### WHAT THIS TASK INVOLVES
Word for word, restate the entries below and exclude every image.

### RECORDS SHOWN

*** Begin section ***

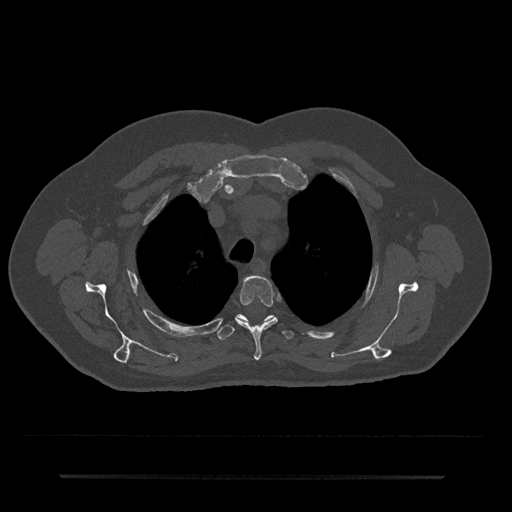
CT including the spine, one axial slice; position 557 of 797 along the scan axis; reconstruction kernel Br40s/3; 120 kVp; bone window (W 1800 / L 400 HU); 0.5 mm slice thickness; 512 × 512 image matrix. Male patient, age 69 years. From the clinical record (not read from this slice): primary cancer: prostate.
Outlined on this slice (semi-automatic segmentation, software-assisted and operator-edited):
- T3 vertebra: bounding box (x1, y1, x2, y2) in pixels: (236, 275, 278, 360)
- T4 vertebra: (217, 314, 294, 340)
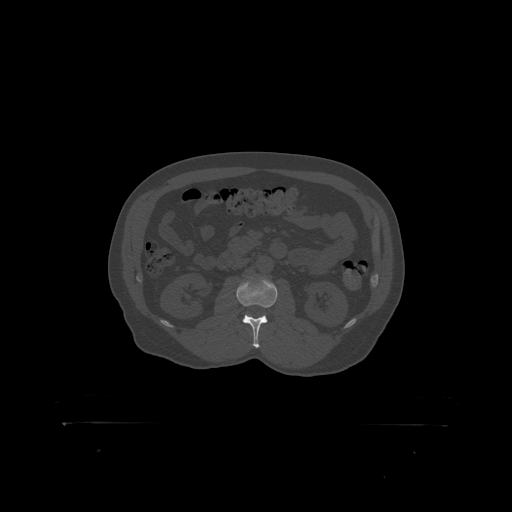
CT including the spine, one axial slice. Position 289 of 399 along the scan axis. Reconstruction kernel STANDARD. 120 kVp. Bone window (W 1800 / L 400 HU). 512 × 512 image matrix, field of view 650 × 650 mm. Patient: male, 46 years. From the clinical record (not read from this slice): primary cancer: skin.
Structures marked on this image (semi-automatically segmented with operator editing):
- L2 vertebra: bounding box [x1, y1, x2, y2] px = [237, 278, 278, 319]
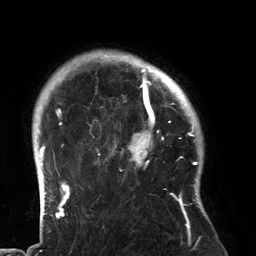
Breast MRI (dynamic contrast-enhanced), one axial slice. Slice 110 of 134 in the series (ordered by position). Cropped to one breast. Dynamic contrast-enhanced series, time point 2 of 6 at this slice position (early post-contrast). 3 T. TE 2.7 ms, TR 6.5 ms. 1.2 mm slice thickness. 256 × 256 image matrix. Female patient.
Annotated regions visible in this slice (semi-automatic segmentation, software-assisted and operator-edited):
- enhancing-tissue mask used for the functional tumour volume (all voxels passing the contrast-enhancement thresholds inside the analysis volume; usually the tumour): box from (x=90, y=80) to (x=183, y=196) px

*** End section ***

### ANSWER BOX
CT including the spine, one axial slice; position 557 of 797 along the scan axis; reconstruction kernel Br40s/3; 120 kVp; bone window (W 1800 / L 400 HU); 0.5 mm slice thickness; 512 × 512 image matrix. Male patient, age 69 years. From the clinical record (not read from this slice): primary cancer: prostate.
Outlined on this slice (semi-automatic segmentation, software-assisted and operator-edited):
- T3 vertebra: bounding box (x1, y1, x2, y2) in pixels: (236, 275, 278, 360)
- T4 vertebra: (217, 314, 294, 340)
CT including the spine, one axial slice. Position 289 of 399 along the scan axis. Reconstruction kernel STANDARD. 120 kVp. Bone window (W 1800 / L 400 HU). 512 × 512 image matrix, field of view 650 × 650 mm. Patient: male, 46 years. From the clinical record (not read from this slice): primary cancer: skin.
Structures marked on this image (semi-automatically segmented with operator editing):
- L2 vertebra: bounding box [x1, y1, x2, y2] px = [237, 278, 278, 319]
Breast MRI (dynamic contrast-enhanced), one axial slice. Slice 110 of 134 in the series (ordered by position). Cropped to one breast. Dynamic contrast-enhanced series, time point 2 of 6 at this slice position (early post-contrast). 3 T. TE 2.7 ms, TR 6.5 ms. 1.2 mm slice thickness. 256 × 256 image matrix. Female patient.
Annotated regions visible in this slice (semi-automatic segmentation, software-assisted and operator-edited):
- enhancing-tissue mask used for the functional tumour volume (all voxels passing the contrast-enhancement thresholds inside the analysis volume; usually the tumour): box from (x=90, y=80) to (x=183, y=196) px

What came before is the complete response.